The Reformation Is Not a Return to Pre-Reformation Positions
By way of introduction to his opening talk on Saturday, Dr. Elliott mentioned that he is working on a tree volume set on the subject of the corruption of the text of the new testament. As part of his research, Dr. Elliott noted, more often than not, he found that the hand responsible for corrupting the Greek text of the New Testament used in modern translations is, more often than not, that of the Jesuits. He also included a comment by a friend of his warning that his work exposing the Jesuit efforts would not go unnoticed and that it was “dangerous territory.” Dr. Elliott did not use the word “mafia,” but the implication of his words is that there exists something like a Jesuit mafia that seeks to silence the opposition, and do so by violence if necessary.
Dr. Elliott contends that there are forces in the Evangelical movement that are seeking to give Protestantism an “extreme makeover” of the sort one sees on various TV shows, and that the effect of this makeover is that, “the vast majority of the nominally Evangelical church today is rapidly returning to the pre-Reformation position.” Dr. Elliott identified four things that characterized the pre-Reformation church.
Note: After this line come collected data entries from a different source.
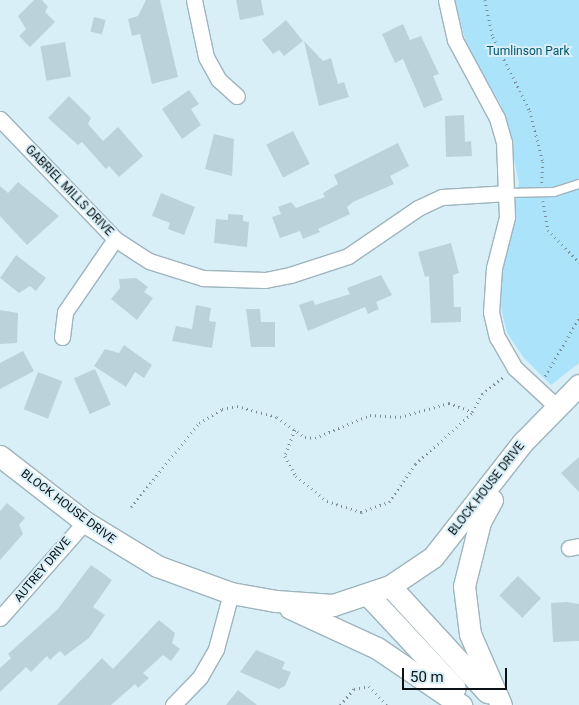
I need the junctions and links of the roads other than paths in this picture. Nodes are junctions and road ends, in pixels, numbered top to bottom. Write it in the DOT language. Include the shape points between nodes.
graph roads {
  1 [pos="194,0"];
  2 [pos="446,0"];
  3 [pos="237,96"];
  4 [pos="0,118"];
  5 [pos="579,184"];
  6 [pos="507,193"];
  7 [pos="115,239"];
  8 [pos="62,337"];
  9 [pos="579,385"];
  10 [pos="556,406"];
  11 [pos="523,442"];
  12 [pos="0,456"];
  13 [pos="85,522"];
  14 [pos="390,586"];
  15 [pos="231,593"];
  16 [pos="368,595"];
  17 [pos="276,602"];
  18 [pos="0,618"];
  19 [pos="173,705"];
  20 [pos="461,705"];
  21 [pos="471,705"];
  22 [pos="500,705"];
  1 -- 3 [label="street" via="206,57 219,80"];
  2 -- 6 [label="street" via="455,40 497,118 504,142"];
  4 -- 7 [label="street, GABRIEL MILLS DRIVE"];
  5 -- 6 [label="lane" via="542,193"];
  6 -- 7 [label="street, GABRIEL MILLS DRIVE" via="442,197 418,208 348,256 265,280 203,278 176,271 149,261"];
  6 -- 10 [label="street" via="507,217 490,291 491,312 497,337 515,368"];
  7 -- 8 [label="street" via="65,312"];
  9 -- 10 [label="street, BLOCK HOUSE DRIVE"];
  10 -- 11 [label="street, BLOCK HOUSE DRIVE"];
  11 -- 14 [label="street, BLOCK HOUSE DRIVE" via="433,557"];
  11 -- 22 [label="street" via="480,522 464,586 470,634"];
  12 -- 13 [label="street, BLOCK HOUSE DRIVE"];
  13 -- 15 [label="street, BLOCK HOUSE DRIVE" via="157,566"];
  13 -- 18 [label="street, AUTREY DRIVE"];
  14 -- 16 [label="street, BLOCK HOUSE DRIVE"];
  14 -- 22 [label="street"];
  15 -- 17 [label="street, BLOCK HOUSE DRIVE"];
  15 -- 19 [label="street" via="216,649 200,677"];
  16 -- 17 [label="street, BLOCK HOUSE DRIVE" via="333,604"];
  16 -- 21 [label="street"];
  17 -- 20 [label="street" via="377,648"];
}
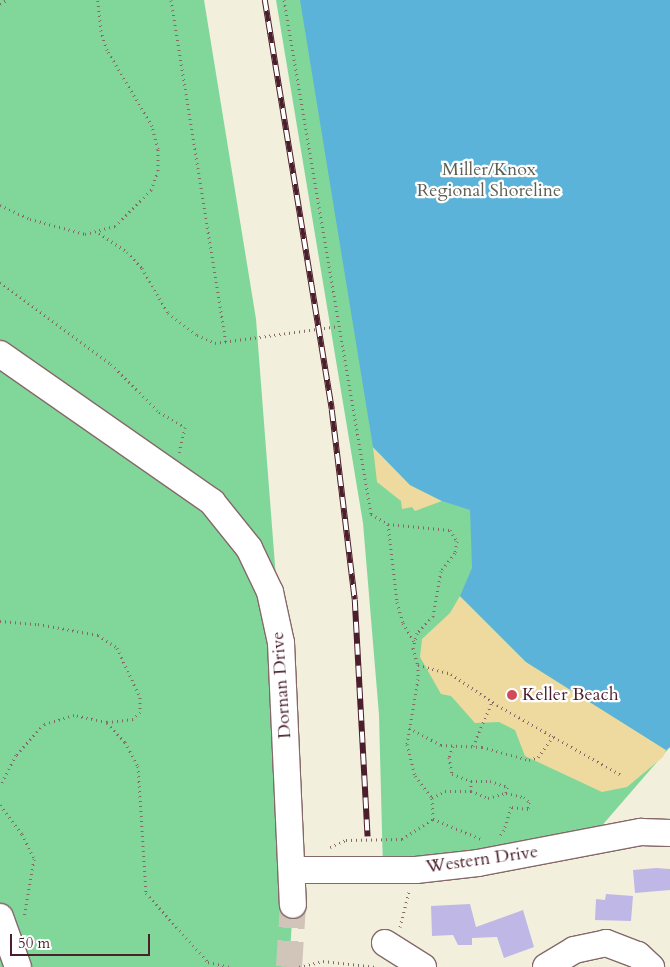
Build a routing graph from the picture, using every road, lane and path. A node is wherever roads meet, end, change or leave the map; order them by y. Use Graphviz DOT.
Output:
graph roads {
  1 [pos="7,0"];
  2 [pos="98,0"];
  3 [pos="171,0"];
  4 [pos="284,0"];
  5 [pos="0,4"];
  6 [pos="0,205"];
  7 [pos="99,233"];
  8 [pos="0,282"];
  9 [pos="339,326"];
  10 [pos="226,342"];
  11 [pos="0,354"];
  12 [pos="167,469"];
  13 [pos="388,524"];
  14 [pos="0,621"];
  15 [pos="414,642"];
  16 [pos="418,665"];
  17 [pos="492,702"];
  18 [pos="107,722"];
  19 [pos="409,728"];
  20 [pos="553,736"];
  21 [pos="453,746"];
  22 [pos="473,746"];
  23 [pos="621,775"];
  24 [pos="471,781"];
  25 [pos="0,786"];
  26 [pos="470,791"];
  27 [pos="506,793"];
  28 [pos="432,798"];
  29 [pos="0,805"];
  30 [pos="433,819"];
  31 [pos="670,833"];
  32 [pos="498,851"];
  33 [pos="320,852"];
  34 [pos="293,870"];
  35 [pos="416,870"];
  36 [pos="293,905"];
  37 [pos="12,921"];
  38 [pos="397,958"];
  39 [pos="18,967"];
  40 [pos="229,967"];
  41 [pos="299,967"];
  42 [pos="546,967"];
  43 [pos="651,967"];
  1 -- 5 [label="path"];
  2 -- 7 [label="path"];
  3 -- 10 [label="path"];
  4 -- 9 [label="path"];
  6 -- 7 [label="path"];
  7 -- 10 [label="path"];
  8 -- 12 [label="path"];
  9 -- 10 [label="path"];
  9 -- 13 [label="path"];
  11 -- 12 [label="street, Dornan Drive"];
  12 -- 34 [label="street, Dornan Drive"];
  13 -- 15 [label="path"];
  13 -- 15 [label="path"];
  14 -- 18 [label="path"];
  15 -- 16 [label="path"];
  16 -- 17 [label="path"];
  16 -- 19 [label="path"];
  17 -- 20 [label="path"];
  17 -- 22 [label="path"];
  18 -- 25 [label="path"];
  18 -- 40 [label="path"];
  19 -- 21 [label="path"];
  19 -- 28 [label="path"];
  20 -- 22 [label="path"];
  20 -- 23 [label="path"];
  21 -- 22 [label="path"];
  21 -- 24 [label="path"];
  24 -- 26 [label="path"];
  24 -- 27 [label="path"];
  26 -- 27 [label="path"];
  26 -- 28 [label="path"];
  27 -- 32 [label="path"];
  28 -- 30 [label="path"];
  29 -- 37 [label="path"];
  30 -- 32 [label="path"];
  30 -- 33 [label="path"];
  31 -- 32 [label="street, Western Drive"];
  32 -- 35 [label="street, Western Drive"];
  34 -- 35 [label="street, Western Drive"];
  34 -- 36 [label="street, Dornan Drive"];
  35 -- 38 [label="path"];
  37 -- 39 [label="street"];
  38 -- 41 [label="path"];
  42 -- 43 [label="street"];
}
First, there was Biblical illiteracy. In the middle ages, Christians did not have access to Bibles in their native language. Today, the problem is that, while “Bibles” are readily available, so-called modern translations such as The Message are corrupt paraphrases, not translations at all. Because they do not faithfully translate the original Hebrew and Greek manuscripts, they leave people without the Word of God in much the same way as medieval church goers whose only Bible was in Latin, a language that most of them did not understand.
Second, Dr. Elliott identified the problem of Church as an Experience. The Reformation has always emphasized the primacy of preaching, the expositing of the Word of God in understandable, clear language. On the other hand, the Roman Church-State has always made an appeal to the senses with its “smells and bells.”
And just as the pre-Reformation and current Roman Catholic Church emphasized experience over doctrine, so too do neo-evangelicals in the emerging church movement. Dr. Elliott noted that as an observer he attended a trade show dedicated to the “worship market” which, “is now a multi-billion-dollar business.”
Dr. Elliott noted that, “The most popular product in this big exhibit hall was fog machines!,” which allowed churches to generate “different colors of fog” to set the right mood. As Dr. Elliott wryly commented, “Those fog machines were a metaphor for the entire so-called worship conference.”
Third, Dr. Elliott took up the problem of pluralism. By way of example, he cited Timothy Keller saying there may be some “back door way to Heaven” apart from Jesus.
More subtle is the case of John Piper, whom Elliott quotes as saying that we are made right with God by faith but enter heaven by our works.
Finally, Dr. Elliott speaks of the current emphasis on Deeds Instead of Doctrine. As Rick Warren has said, “You know, 500 years ago, the first Reformation with Luther and then Calvin, was about creeds…[the new reformation that we’re bringing about through the Purpose-Driven church] will be about deeds…The first one was about what the church believes…This one will be about what the church does.”
How is the different from what Rome teaches? In truth, not much, if at all. That being the case, it should come as no surprise that Warren is also hard at work trying to re-united Protestants and Romanists. Dr. Elliott reported that Warren was the keynote speaker at Pope Francis final Sunday service when he was in Philadelphia in 2015. Warren, a Southern Baptist, referred to the assembled cardinals, bishops and priests and the pope himself as “brothers.”
Dr. Elliott closed his talk with an encouragement for Christians not to be conformed to this world, but to be transformed. We are to be outwardly what we are inwardly. This requires that Christians, “Never be afraid to admit it when you find yourself, or the church, deviating from Scripture in even the smallest point.”